The listing below holds pictures; exclude them. Return exactly the lines from the one with "JOIN OUR EMAIL LIST" through the one with "ABOUT URBACT B".
= Beginning of Section =
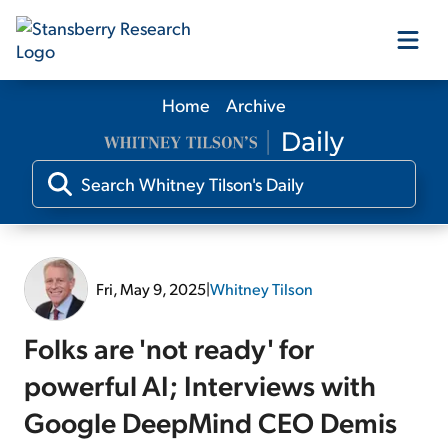
Home
Archive
Our Products
Our Editors
Media
Fri, May 9, 2025
|
Whitney Tilson
Free Resources
Folks are 'not ready' for
powerful AI; Interviews with
Google DeepMind CEO Demis
Log In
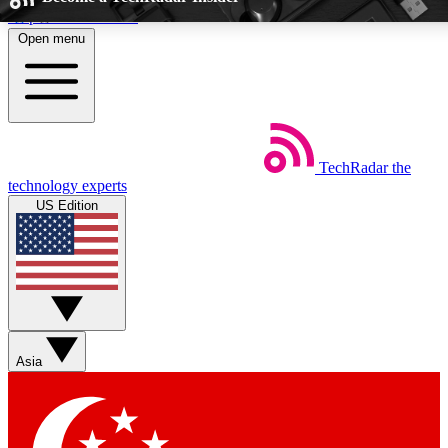
Skip to main content
Open menu
5
24/7
EXCLUSIVE PERKS
INSIDER INSIG
TechRadar
the
Weekly newsletters
Commenting a
technology experts
Get daily news, weekly deals and the
Join the conversation,
US Edition
week’s top tech stories
thoughts and get exp
BECOME A TECHRADAR INSIDER
Sign up with your email below to instantly access member feat
Asia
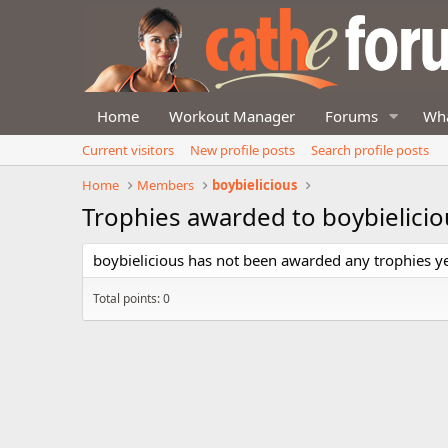
Home
Workout Manager
Forums
Wha
Current visitors
New profile posts
Search profile posts
Home
Members
boybielicious
Trophies awarded to boybielicio
boybielicious has not been awarded any trophies ye
Total points: 0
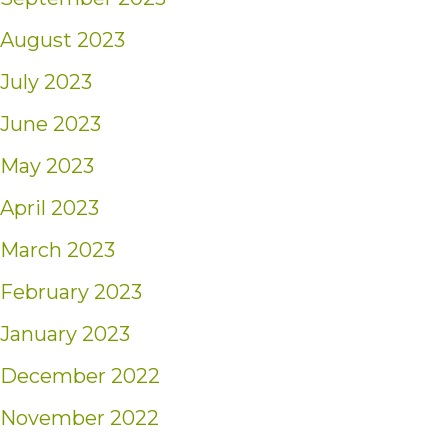
August 2023
July 2023
June 2023
May 2023
April 2023
March 2023
February 2023
January 2023
December 2022
November 2022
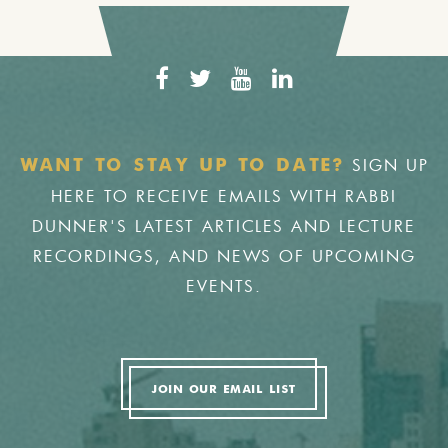
SIGN UP
WANT TO STAY UP TO DATE?
HERE TO RECEIVE EMAILS WITH RABBI
DUNNER'S LATEST ARTICLES AND LECTURE
RECORDINGS, AND NEWS OF UPCOMING
EVENTS.
JOIN OUR EMAIL LIST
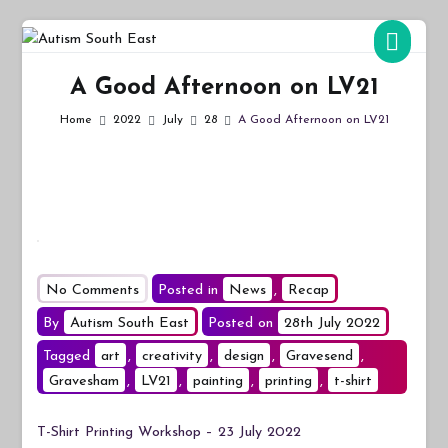
Skip
to
Autism South East
Breaking down the barriers of isolation for autistic people
content
A Good Afternoon on LV21
Home
2022
July
28
A Good Afternoon on LV21
on
No Comments
Posted in
News
,
Recap
A
By
Autism South East
Posted on
28th July 2022
Good
Tagged
art
,
creativity
,
design
,
Gravesend
,
Afternoon
Gravesham
,
LV21
,
painting
,
printing
,
t-shirt
on
LV21
T-Shirt Printing Workshop – 23 July 2022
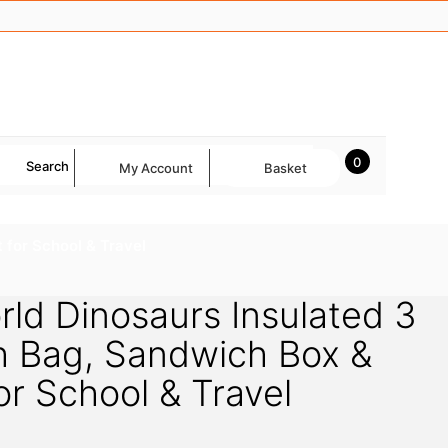
0
Search
My Account
Basket
 for School & Travel
rld Dinosaurs Insulated 3
h Bag, Sandwich Box &
or School & Travel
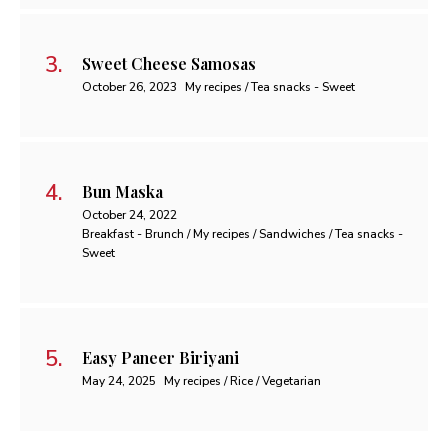
Sweet Cheese Samosas
October 26, 2023
My recipes / Tea snacks - Sweet
Bun Maska
October 24, 2022
Breakfast - Brunch / My recipes / Sandwiches / Tea snacks -
Sweet
Easy Paneer Biriyani
May 24, 2025
My recipes / Rice / Vegetarian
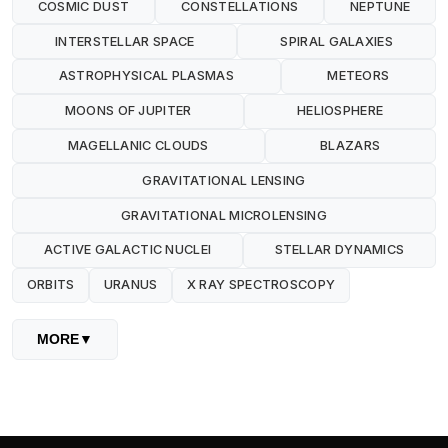
COSMIC DUST
CONSTELLATIONS
NEPTUNE
INTERSTELLAR SPACE
SPIRAL GALAXIES
ASTROPHYSICAL PLASMAS
METEORS
MOONS OF JUPITER
HELIOSPHERE
MAGELLANIC CLOUDS
BLAZARS
GRAVITATIONAL LENSING
GRAVITATIONAL MICROLENSING
ACTIVE GALACTIC NUCLEI
STELLAR DYNAMICS
ORBITS
URANUS
X RAY SPECTROSCOPY
MORE
▼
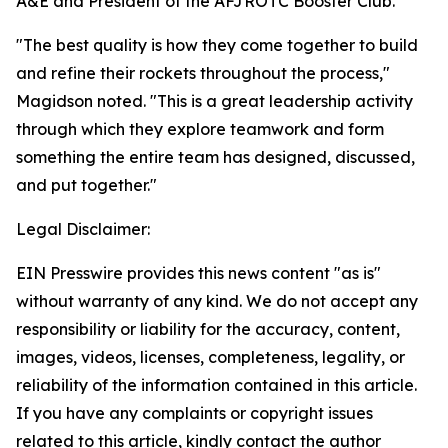
A&E and President of the AFJROTC Booster Club.
"The best quality is how they come together to build
and refine their rockets throughout the process,"
Magidson noted. "This is a great leadership activity
through which they explore teamwork and form
something the entire team has designed, discussed,
and put together."
Legal Disclaimer:
EIN Presswire provides this news content "as is"
without warranty of any kind. We do not accept any
responsibility or liability for the accuracy, content,
images, videos, licenses, completeness, legality, or
reliability of the information contained in this article.
If you have any complaints or copyright issues
related to this article, kindly contact the author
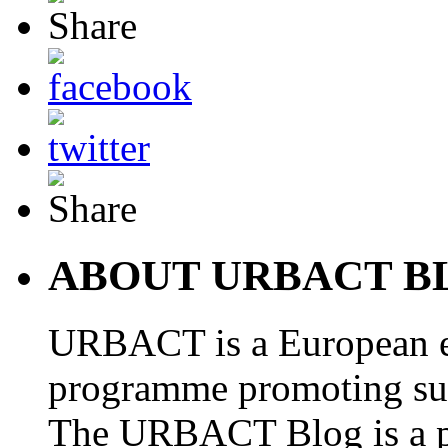
ABOUT URBACT B
URBACT is a European e
programme promoting su
The URBACT Blog is a pl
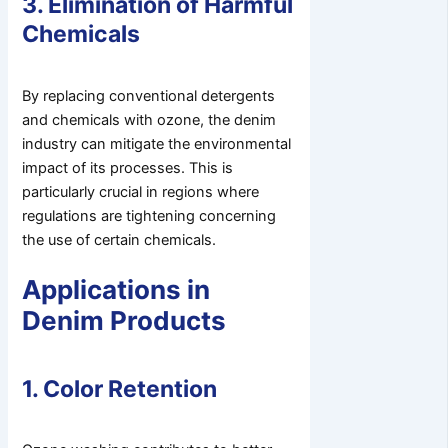
3. Elimination of Harmful
Chemicals
By replacing conventional detergents
and chemicals with ozone, the denim
industry can mitigate the environmental
impact of its processes. This is
particularly crucial in regions where
regulations are tightening concerning
the use of certain chemicals.
Applications in
Denim Products
1. Color Retention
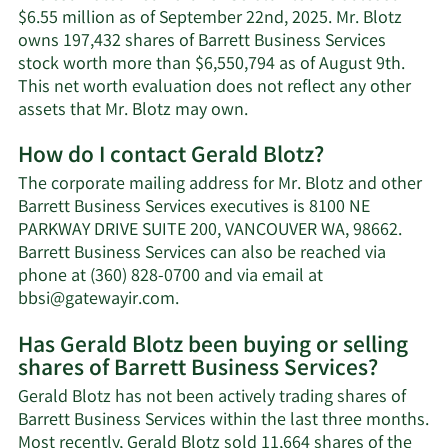
$6.55 million as of September 22nd, 2025. Mr. Blotz
owns 197,432 shares of Barrett Business Services
stock worth more than $6,550,794 as of August 9th.
This net worth evaluation does not reflect any other
Learn
assets that Mr. Blotz may own.
More
How do I contact Gerald Blotz?
about
Gerald
The corporate mailing address for Mr. Blotz and other
Blotz's
Barrett Business Services executives is 8100 NE
net
PARKWAY DRIVE SUITE 200, VANCOUVER WA, 98662.
worth.
Barrett Business Services can also be reached via
phone at (360) 828-0700 and via email at
Learn
bbsi@gatewayir.com
.
More
Has Gerald Blotz been buying or selling
on
shares of Barrett Business Services?
Gerald
Blotz's
Gerald Blotz has not been actively trading shares of
contact
Barrett Business Services within the last three months.
information.
Most recently, Gerald Blotz sold 11,664 shares of the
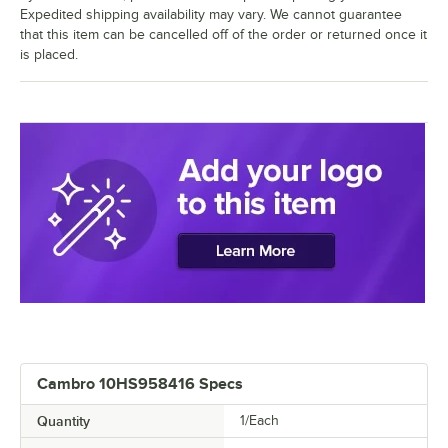
Expedited shipping availability may vary. We cannot guarantee
that this item can be cancelled off of the order or returned once it
is placed.
Cambro 10HS958416 Specs
Quantity
1/Each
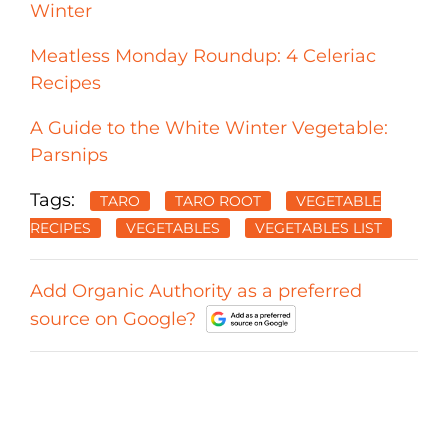
Winter
Meatless Monday Roundup: 4 Celeriac
Recipes
A Guide to the White Winter Vegetable:
Parsnips
Tags:
TARO
TARO ROOT
VEGETABLE
RECIPES
VEGETABLES
VEGETABLES LIST
Add Organic Authority as a preferred
source on Google?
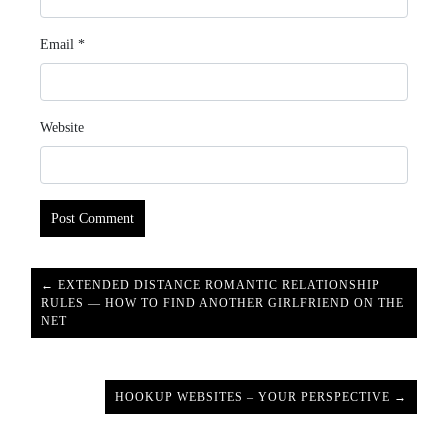
Email
*
Website
← EXTENDED DISTANCE ROMANTIC RELATIONSHIP
RULES — HOW TO FIND ANOTHER GIRLFRIEND ON THE
NET
HOOKUP WEBSITES – YOUR PERSPECTIVE →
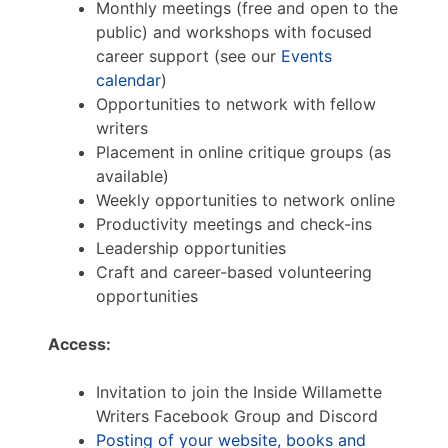
Monthly meetings (free and open to the
public) and workshops with focused
career support (see our
Events
calendar
)
Opportunities to network with fellow
writers
Placement in online critique groups (as
available)
Weekly opportunities to network online
Productivity meetings and check-ins
Leadership opportunities
Craft and career-based volunteering
opportunities
Access:
Invitation to join the Inside Willamette
Writers Facebook Group and Discord
Posting of your website, books and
= End of Section =
▸ **TASK RESPONSE**:
JOIN OUR EMAIL LIST
Skip
to
Autism South East
Breaking down the barriers of isolation for autistic people
content
A Good Afternoon on LV21
Home
2022
July
28
A Good Afternoon on LV21
on
No Comments
Posted in
News
,
Recap
A
By
Autism South East
Posted on
28th July 2022
Good
Tagged
art
,
creativity
,
design
,
Gravesend
,
Afternoon
Gravesham
,
LV21
,
painting
,
printing
,
t-shirt
on
LV21
T-Shirt Printing Workshop – 23 July 2022
0
Search
My Account
Basket
 for School & Travel
rld Dinosaurs Insulated 3
h Bag, Sandwich Box &
or School & Travel
Sweet Cheese Samosas
October 26, 2023
My recipes / Tea snacks - Sweet
Bun Maska
October 24, 2022
Breakfast - Brunch / My recipes / Sandwiches / Tea snacks -
Sweet
Easy Paneer Biriyani
May 24, 2025
My recipes / Rice / Vegetarian
COSMIC DUST
CONSTELLATIONS
NEPTUNE
INTERSTELLAR SPACE
SPIRAL GALAXIES
ASTROPHYSICAL PLASMAS
METEORS
MOONS OF JUPITER
HELIOSPHERE
MAGELLANIC CLOUDS
BLAZARS
GRAVITATIONAL LENSING
GRAVITATIONAL MICROLENSING
ACTIVE GALACTIC NUCLEI
STELLAR DYNAMICS
ORBITS
URANUS
X RAY SPECTROSCOPY
MORE
▼
A&E and President of the AFJROTC Booster Club.
"The best quality is how they come together to build
and refine their rockets throughout the process,"
Magidson noted. "This is a great leadership activity
through which they explore teamwork and form
something the entire team has designed, discussed,
and put together."
Legal Disclaimer:
EIN Presswire provides this news content "as is"
without warranty of any kind. We do not accept any
responsibility or liability for the accuracy, content,
images, videos, licenses, completeness, legality, or
reliability of the information contained in this article.
If you have any complaints or copyright issues
related to this article, kindly contact the author
ABOUT URBACT B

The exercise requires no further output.